A discussão em torno do eventual fechamento da Agência dos Estados Unidos para o Desenvolvimento Internacional (Usaid, na sigla em inglês) demonstra como o populismo de viés autoritário do presidente Donald Trump ameaça uma importante organização de ajuda humanitária e, ademais, um instrumento de soft power da maior potência bélica e econômica do mundo.

Criada em 1961, no governo de John F. Kennedy, a Usaid gerenciou, em 2023, mais de US$ 40 bilhões (menos de 1% do orçamento federal dos EUA). Esses recursos têm sido empregados em programas que beneficiam países como a Ucrânia, invadida pela Rússia, e a conflagrada República Democrática do Congo, entre outros. Na América Latina, o país que mais recebe recursos da agência é a Colômbia, aliada histórica dos EUA na região.

Políticos democratas alertam que a ideia de acabar com a Usaid – encampada ferrenhamente pelo bilionário Elon Musk, alçado por Trump à chefia do chamado Departamento de Eficiência Governamental – coloca em sério risco a segurança nacional dos EUA.

Na Síria, por exemplo, a vigilância de prisioneiros do Estado Islâmico pelos curdos, que também são aliados de longa data dos norte-americanos, ficará seriamente comprometida caso a Usaid, de fato, seja fechada. Ao fim e ao cabo, a estratégia de Musk de dar fim à agência, que ele chamou de “organização criminosa”, pode fortalecer os verdadeiros criminosos, como os membros do Estado Islâmico, inimigos mortais dos EUA. Do ponto de vista estratégico, portanto, o fechamento da Usaid seria um erro grosseiro, sobretudo vindo de alguém que chefia um departamento que, em tese, busca a eficiência governamental.

Por ora, apesar de aterrorizar os cerca de 10 mil funcionários da Usaid, Musk, ao que parece, não conseguirá fechá-la. O secretário de Estado Marco Rubio foi nomeado administrador interino da agência.

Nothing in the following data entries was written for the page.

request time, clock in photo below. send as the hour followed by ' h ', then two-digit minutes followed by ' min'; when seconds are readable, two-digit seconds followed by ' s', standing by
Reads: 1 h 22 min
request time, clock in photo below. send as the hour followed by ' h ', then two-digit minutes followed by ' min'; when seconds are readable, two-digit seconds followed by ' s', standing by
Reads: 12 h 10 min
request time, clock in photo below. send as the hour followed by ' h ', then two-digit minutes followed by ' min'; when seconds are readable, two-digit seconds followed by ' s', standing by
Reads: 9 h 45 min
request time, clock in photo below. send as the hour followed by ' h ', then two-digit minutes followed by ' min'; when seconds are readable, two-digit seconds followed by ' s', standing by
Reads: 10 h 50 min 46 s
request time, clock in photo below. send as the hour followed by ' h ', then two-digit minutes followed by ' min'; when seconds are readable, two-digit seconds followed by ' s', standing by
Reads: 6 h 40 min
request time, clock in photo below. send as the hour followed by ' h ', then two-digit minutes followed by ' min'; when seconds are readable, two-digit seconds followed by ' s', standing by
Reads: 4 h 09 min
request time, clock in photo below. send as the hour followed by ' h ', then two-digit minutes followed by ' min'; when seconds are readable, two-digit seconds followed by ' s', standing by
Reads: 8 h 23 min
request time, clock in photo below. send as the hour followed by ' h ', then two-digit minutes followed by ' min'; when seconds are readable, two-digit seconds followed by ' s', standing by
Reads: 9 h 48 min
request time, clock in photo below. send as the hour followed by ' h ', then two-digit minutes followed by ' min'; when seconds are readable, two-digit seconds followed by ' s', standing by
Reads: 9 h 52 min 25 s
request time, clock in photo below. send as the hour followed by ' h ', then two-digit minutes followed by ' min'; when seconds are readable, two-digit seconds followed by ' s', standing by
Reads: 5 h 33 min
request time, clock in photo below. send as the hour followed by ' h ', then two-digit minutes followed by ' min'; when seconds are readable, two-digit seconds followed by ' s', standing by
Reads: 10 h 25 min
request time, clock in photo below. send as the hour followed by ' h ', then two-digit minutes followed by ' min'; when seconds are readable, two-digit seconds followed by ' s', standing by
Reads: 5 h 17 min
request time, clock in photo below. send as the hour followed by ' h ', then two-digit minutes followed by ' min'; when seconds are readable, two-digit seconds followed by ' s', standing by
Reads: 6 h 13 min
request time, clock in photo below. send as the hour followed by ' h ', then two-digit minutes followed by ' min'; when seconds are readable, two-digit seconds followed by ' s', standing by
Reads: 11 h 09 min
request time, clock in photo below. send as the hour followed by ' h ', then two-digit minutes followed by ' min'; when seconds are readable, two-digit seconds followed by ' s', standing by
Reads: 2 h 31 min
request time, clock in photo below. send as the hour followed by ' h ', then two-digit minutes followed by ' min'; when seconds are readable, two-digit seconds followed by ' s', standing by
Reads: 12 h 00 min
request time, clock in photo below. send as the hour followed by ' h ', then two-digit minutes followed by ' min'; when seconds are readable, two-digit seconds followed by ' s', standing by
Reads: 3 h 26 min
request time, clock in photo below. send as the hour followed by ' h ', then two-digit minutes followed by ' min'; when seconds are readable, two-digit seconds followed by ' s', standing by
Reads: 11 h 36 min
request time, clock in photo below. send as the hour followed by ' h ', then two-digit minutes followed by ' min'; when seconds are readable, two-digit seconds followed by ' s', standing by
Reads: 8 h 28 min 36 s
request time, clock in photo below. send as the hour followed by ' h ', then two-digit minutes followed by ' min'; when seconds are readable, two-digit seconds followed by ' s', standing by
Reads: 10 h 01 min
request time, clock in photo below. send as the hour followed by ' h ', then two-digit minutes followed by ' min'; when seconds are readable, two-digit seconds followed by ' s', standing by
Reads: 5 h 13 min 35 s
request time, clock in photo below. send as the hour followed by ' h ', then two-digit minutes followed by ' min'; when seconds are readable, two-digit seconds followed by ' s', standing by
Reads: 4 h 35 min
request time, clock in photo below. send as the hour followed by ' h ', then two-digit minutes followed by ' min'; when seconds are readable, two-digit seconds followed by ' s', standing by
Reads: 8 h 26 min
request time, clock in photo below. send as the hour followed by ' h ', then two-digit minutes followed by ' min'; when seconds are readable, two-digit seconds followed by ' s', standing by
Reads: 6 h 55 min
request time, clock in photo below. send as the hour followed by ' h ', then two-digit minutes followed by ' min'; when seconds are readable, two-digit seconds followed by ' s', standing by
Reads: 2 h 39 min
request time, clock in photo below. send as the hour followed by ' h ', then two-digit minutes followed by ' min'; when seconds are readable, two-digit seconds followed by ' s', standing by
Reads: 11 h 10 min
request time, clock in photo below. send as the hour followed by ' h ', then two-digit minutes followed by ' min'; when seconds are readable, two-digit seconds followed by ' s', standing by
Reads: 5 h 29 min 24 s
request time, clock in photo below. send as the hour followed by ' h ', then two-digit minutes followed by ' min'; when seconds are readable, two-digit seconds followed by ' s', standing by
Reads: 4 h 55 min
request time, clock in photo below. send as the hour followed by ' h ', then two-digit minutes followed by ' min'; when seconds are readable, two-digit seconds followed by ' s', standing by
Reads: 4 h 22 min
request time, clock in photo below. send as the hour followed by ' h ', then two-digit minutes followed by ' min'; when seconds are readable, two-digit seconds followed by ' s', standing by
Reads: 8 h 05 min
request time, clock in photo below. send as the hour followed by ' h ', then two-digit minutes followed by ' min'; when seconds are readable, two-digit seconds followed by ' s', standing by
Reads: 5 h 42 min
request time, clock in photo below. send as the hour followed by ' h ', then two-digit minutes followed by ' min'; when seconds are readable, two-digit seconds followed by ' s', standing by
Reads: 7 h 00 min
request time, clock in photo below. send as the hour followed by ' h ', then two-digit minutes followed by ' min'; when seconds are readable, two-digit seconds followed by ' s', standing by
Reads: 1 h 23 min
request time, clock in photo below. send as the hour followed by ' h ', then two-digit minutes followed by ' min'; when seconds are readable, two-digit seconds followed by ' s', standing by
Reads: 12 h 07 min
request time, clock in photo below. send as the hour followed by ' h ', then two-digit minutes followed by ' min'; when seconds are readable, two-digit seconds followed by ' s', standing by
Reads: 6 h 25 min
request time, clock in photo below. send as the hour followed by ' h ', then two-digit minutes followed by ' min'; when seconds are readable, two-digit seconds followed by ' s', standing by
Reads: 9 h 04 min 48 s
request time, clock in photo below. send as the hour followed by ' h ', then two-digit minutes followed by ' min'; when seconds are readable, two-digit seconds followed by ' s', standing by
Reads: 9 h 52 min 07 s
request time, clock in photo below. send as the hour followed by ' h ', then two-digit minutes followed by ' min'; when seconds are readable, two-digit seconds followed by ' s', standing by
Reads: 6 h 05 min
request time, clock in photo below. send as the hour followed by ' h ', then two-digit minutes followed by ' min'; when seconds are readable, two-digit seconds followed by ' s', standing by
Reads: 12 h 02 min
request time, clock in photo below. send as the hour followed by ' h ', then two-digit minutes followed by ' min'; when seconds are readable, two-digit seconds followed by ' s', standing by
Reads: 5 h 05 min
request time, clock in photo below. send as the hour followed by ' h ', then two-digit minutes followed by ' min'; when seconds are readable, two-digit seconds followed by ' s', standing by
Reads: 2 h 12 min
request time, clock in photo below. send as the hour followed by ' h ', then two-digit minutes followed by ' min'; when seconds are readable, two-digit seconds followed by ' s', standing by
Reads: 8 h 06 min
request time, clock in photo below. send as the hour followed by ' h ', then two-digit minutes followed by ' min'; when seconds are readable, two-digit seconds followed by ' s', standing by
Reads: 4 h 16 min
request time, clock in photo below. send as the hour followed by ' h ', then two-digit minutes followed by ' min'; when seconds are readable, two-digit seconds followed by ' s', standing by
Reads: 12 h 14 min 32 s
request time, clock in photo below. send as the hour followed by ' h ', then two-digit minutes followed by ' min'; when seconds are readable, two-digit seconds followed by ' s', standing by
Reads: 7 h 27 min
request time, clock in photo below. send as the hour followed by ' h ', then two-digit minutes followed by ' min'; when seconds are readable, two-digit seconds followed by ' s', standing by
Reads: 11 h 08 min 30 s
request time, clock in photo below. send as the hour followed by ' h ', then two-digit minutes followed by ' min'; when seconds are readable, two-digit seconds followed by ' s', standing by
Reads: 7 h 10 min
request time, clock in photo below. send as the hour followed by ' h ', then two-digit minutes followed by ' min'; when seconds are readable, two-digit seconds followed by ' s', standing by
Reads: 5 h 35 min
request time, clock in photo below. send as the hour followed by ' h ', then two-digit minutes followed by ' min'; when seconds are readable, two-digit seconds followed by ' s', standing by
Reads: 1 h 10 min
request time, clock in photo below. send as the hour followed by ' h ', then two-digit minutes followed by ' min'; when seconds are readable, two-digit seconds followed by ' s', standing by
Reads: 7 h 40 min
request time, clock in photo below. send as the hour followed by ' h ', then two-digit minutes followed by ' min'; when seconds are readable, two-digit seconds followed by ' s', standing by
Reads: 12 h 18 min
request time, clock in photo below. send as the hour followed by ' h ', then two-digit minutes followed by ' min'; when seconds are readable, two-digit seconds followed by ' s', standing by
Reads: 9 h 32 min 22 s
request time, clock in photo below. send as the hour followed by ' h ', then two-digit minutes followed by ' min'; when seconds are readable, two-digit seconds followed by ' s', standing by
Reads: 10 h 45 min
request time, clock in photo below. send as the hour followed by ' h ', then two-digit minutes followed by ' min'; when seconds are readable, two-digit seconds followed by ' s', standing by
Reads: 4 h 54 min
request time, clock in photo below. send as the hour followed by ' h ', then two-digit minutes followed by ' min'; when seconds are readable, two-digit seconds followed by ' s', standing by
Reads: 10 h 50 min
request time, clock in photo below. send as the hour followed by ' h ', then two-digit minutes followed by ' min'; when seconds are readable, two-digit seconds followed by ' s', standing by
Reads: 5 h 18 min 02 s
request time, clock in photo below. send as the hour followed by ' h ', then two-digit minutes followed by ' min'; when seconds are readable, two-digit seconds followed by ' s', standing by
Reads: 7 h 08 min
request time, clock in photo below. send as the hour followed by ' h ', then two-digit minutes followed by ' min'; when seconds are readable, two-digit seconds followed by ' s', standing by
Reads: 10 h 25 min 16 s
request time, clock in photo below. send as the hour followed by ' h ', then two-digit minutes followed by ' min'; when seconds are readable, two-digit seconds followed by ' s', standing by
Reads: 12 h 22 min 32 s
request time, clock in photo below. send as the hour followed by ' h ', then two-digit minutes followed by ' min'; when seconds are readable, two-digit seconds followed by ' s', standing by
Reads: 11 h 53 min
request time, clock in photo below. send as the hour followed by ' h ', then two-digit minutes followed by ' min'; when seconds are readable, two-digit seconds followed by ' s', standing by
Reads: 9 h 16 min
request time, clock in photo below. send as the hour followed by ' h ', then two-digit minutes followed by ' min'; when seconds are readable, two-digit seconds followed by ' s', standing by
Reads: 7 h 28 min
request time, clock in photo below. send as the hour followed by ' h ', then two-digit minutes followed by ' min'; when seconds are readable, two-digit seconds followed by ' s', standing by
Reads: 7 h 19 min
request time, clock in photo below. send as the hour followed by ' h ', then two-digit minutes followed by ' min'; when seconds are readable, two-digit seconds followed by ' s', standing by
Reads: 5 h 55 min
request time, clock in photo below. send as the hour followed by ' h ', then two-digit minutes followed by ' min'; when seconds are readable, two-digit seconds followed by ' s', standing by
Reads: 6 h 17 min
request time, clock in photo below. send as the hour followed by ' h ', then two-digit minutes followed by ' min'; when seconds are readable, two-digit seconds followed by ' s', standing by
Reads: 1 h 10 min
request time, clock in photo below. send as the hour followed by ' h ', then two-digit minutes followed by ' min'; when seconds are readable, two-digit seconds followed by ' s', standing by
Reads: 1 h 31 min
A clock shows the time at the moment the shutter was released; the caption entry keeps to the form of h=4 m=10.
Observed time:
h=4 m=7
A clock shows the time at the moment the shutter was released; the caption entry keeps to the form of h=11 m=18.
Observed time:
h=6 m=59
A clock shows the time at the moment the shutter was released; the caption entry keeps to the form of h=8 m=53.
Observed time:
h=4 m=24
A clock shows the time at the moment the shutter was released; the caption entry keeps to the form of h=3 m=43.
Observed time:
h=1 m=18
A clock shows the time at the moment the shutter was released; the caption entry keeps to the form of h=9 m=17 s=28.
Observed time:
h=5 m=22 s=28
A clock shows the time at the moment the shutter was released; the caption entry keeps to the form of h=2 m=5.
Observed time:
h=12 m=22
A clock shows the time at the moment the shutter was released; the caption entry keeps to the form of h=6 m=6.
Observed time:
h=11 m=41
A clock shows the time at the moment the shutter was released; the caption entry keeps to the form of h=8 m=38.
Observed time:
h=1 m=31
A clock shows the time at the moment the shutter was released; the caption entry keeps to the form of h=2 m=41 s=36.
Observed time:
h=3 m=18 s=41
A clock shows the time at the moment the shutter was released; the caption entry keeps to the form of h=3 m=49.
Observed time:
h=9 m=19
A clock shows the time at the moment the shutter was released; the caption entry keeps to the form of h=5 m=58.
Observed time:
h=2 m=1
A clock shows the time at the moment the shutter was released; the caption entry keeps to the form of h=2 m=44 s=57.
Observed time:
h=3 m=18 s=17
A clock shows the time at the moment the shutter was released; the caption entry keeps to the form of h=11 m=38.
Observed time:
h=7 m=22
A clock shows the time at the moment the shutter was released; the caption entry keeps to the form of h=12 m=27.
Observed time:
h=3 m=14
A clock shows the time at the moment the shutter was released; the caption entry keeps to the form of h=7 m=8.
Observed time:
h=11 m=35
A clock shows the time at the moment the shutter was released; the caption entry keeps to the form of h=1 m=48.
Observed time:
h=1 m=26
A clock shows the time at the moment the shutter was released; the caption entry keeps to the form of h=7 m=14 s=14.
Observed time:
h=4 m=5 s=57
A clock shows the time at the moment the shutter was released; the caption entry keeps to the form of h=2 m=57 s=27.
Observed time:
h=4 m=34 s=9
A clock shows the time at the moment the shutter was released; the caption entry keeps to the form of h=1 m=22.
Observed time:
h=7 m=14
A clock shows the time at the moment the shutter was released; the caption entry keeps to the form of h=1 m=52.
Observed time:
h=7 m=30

Rubio é crítico da Usaid, que, segundo ele, se afastou de sua missão original. Porém, o secretário de Estado defende que a agência ofereça ajuda externa de acordo com os interesses dos EUA. E até mesmo Trump, que, segundo Musk, havia concordado com o fim do órgão, afirmou que a Usaid tem um “bom conceito”, malgrado o presidente afirmar que a agência seja administrada por um “bando de radicais lunáticos”. Em que pese não ter sido formalmente extinta, a incerteza quanto ao futuro da Usaid já se faz sentir.

A página da agência na internet, após dias fora do ar, retornou com uma única informação: a de que os funcionários, com poucas exceções, se encontram em licença administrativa; aqueles que estão no exterior serão repatriados. Contratos com parceiros em diversos países foram cancelados.

Caso estivesse realmente interessado em promover a eficiência, o governo Trump corrigiria os eventuais erros que possa haver na gestão da Usaid, mas não acabaria com a agência nem reduziria a ajuda externa, que sustenta pontes estratégicas para os EUA. Ao jogar a Usaid em um limbo, Trump, inadvertidamente ou não, fortalece Rússia e China, além de fomentar o ressentimento de nações pobres e radicalizadas contra os EUA. Politicamente, é o famoso barato que sai caro.